BEGIN

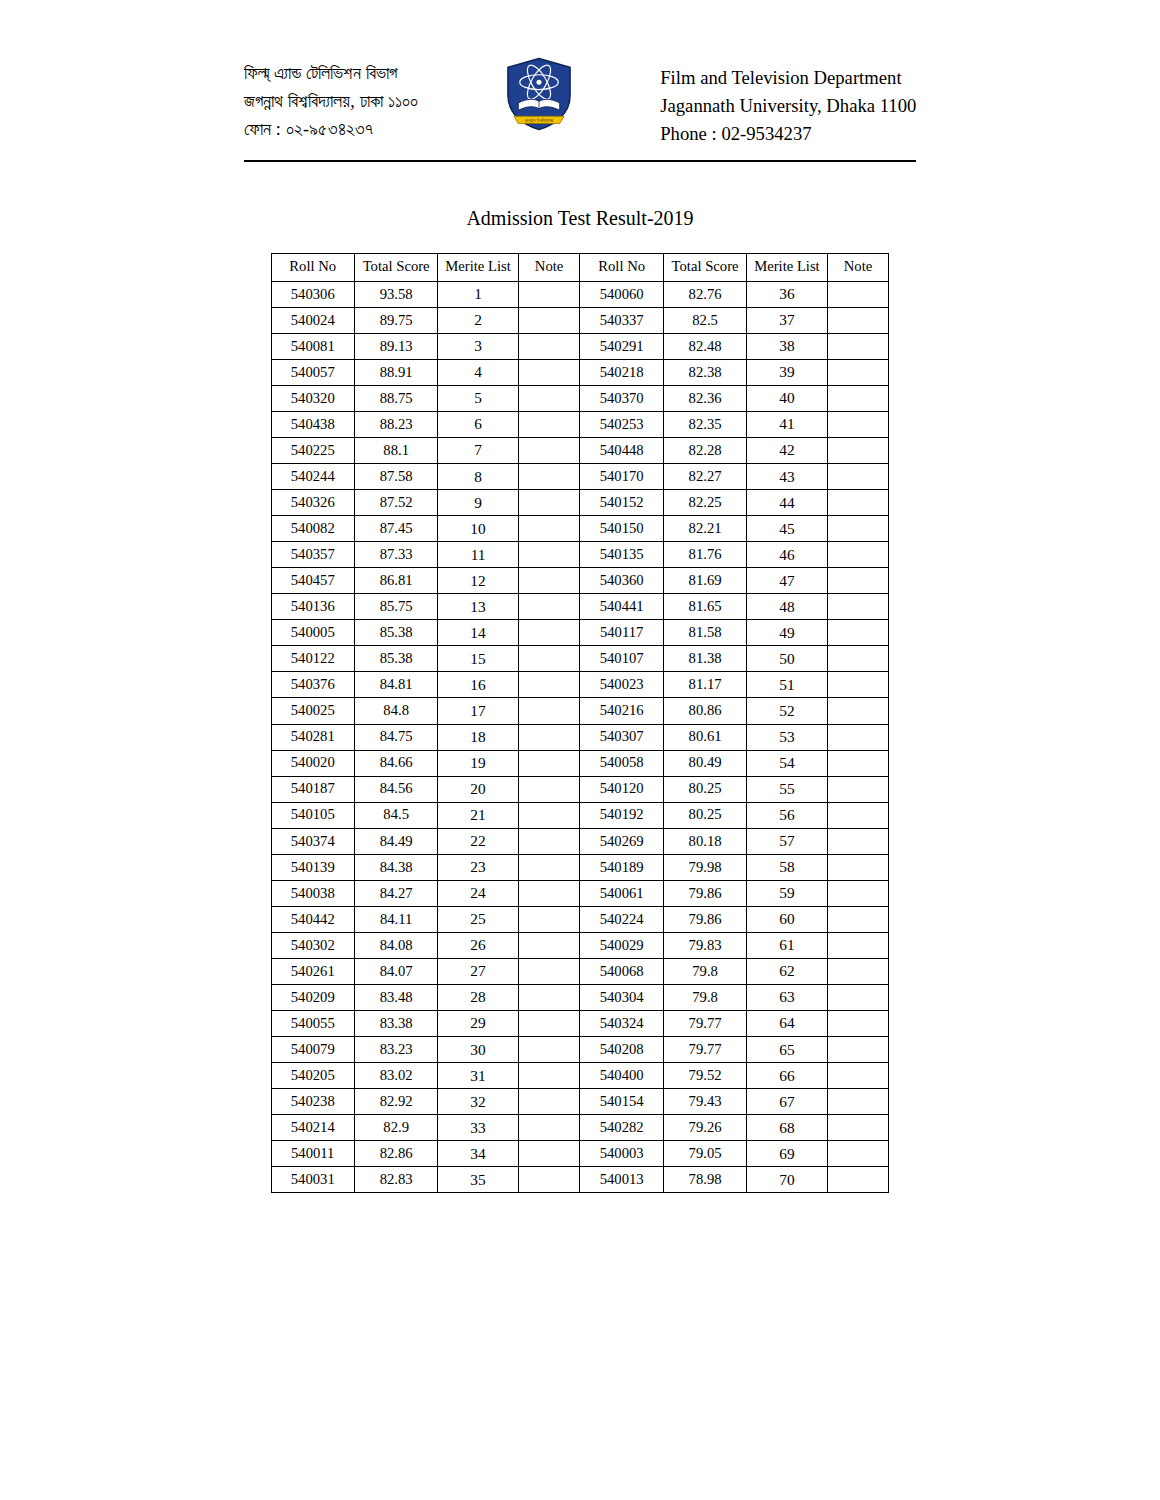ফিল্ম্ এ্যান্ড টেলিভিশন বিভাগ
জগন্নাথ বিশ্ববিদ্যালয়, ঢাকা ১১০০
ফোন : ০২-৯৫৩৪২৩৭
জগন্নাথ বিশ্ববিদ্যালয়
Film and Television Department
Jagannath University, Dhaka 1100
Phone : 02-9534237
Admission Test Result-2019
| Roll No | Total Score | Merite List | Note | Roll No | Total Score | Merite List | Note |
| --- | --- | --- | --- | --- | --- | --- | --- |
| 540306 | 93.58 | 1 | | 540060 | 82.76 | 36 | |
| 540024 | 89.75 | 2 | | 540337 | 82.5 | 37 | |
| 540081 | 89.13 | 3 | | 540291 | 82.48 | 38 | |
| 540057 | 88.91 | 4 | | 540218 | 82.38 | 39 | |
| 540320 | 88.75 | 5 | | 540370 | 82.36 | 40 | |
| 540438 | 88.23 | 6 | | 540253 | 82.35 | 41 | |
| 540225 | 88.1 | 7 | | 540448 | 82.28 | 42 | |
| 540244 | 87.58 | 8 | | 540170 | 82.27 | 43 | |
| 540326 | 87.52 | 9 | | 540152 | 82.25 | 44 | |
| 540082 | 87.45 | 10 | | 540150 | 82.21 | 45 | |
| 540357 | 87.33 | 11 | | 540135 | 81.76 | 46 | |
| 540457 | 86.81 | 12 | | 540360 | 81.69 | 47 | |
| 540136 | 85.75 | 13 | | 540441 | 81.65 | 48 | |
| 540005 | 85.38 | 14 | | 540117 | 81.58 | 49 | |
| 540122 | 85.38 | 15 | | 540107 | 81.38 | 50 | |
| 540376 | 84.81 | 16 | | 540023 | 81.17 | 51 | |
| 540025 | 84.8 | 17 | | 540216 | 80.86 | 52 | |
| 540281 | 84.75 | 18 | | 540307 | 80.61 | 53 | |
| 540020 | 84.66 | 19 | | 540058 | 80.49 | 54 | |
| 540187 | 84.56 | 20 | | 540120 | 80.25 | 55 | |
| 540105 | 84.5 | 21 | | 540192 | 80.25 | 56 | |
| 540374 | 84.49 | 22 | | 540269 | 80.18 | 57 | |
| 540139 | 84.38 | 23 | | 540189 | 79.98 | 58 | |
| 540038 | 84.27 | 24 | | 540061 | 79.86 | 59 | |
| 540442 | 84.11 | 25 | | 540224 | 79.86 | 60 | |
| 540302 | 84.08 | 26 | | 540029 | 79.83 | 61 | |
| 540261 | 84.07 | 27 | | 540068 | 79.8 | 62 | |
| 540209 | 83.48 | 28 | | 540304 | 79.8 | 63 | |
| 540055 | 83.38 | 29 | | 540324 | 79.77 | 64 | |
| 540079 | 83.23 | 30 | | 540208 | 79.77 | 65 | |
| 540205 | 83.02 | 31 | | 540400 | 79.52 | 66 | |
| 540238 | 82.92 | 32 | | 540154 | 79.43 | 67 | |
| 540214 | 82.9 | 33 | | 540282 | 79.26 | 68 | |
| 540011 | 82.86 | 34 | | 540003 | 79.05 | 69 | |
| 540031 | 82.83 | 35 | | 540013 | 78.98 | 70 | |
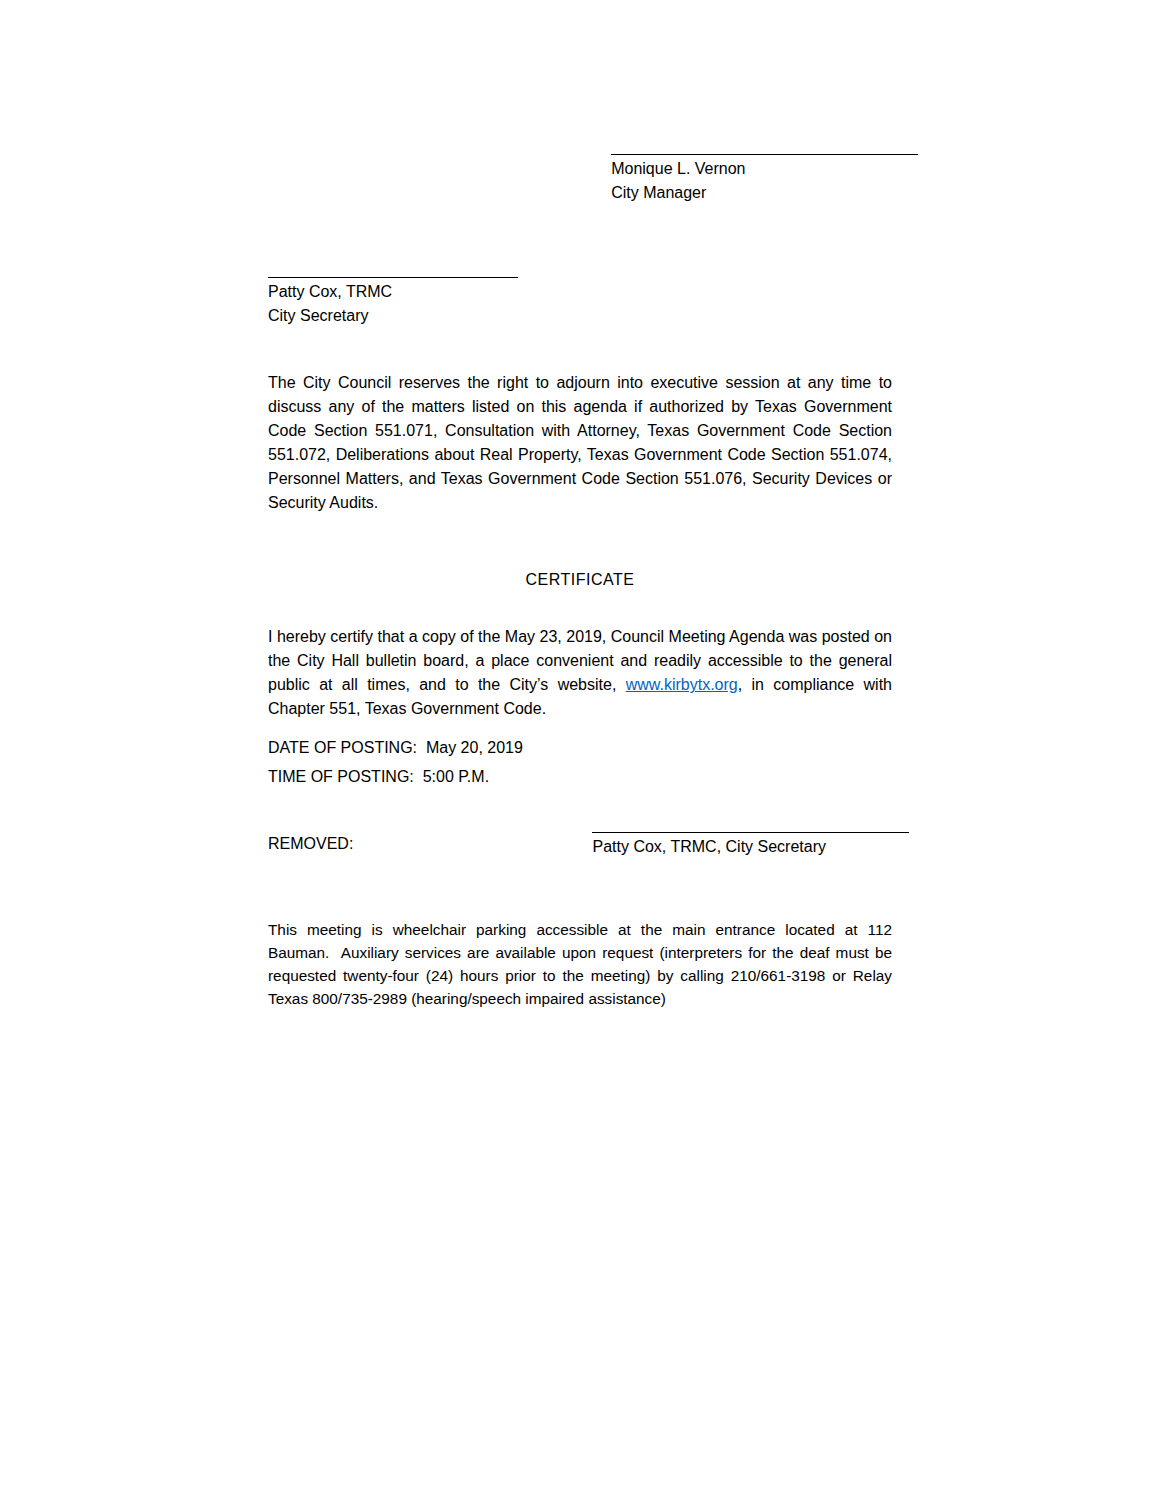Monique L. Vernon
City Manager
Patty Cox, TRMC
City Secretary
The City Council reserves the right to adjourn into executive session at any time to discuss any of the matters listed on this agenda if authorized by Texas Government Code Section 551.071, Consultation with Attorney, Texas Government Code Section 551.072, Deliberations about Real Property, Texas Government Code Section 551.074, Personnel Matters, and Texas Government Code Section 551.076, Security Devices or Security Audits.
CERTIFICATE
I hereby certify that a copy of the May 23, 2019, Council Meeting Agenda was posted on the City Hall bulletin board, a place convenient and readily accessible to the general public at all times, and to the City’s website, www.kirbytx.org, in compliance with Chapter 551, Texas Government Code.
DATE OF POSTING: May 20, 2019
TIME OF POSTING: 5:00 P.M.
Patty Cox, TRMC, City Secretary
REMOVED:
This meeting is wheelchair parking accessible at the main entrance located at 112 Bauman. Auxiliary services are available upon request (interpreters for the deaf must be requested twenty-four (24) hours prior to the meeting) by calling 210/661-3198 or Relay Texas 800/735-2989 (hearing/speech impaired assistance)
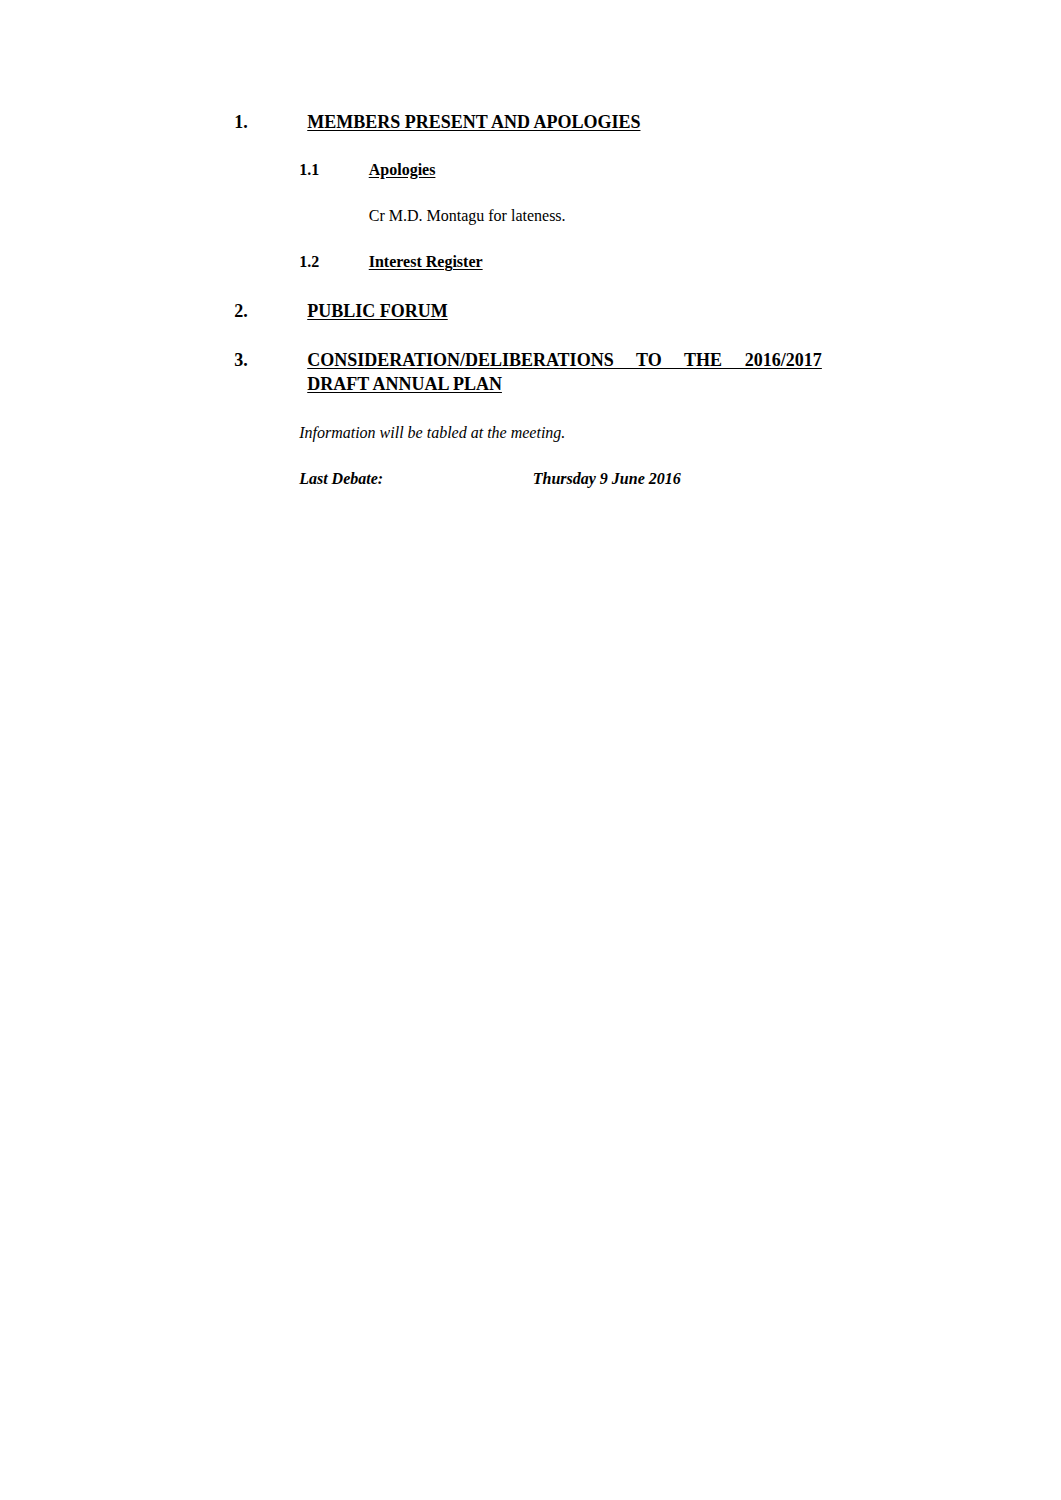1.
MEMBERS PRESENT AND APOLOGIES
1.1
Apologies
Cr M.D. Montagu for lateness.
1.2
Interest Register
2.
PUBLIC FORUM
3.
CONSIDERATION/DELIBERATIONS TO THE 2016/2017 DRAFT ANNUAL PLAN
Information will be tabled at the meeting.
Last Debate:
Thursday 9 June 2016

END

* [Problem to solve] Report every line from the material above that mentions the word "Government".

* [Solution for this exercise]
The City Council reserves the right to adjourn into executive session at any time to discuss any of the matters listed on this agenda if authorized by Texas Government Code Section 551.071, Consultation with Attorney, Texas Government Code Section 551.072, Deliberations about Real Property, Texas Government Code Section 551.074, Personnel Matters, and Texas Government Code Section 551.076, Security Devices or Security Audits.
I hereby certify that a copy of the May 23, 2019, Council Meeting Agenda was posted on the City Hall bulletin board, a place convenient and readily accessible to the general public at all times, and to the City’s website, www.kirbytx.org, in compliance with Chapter 551, Texas Government Code.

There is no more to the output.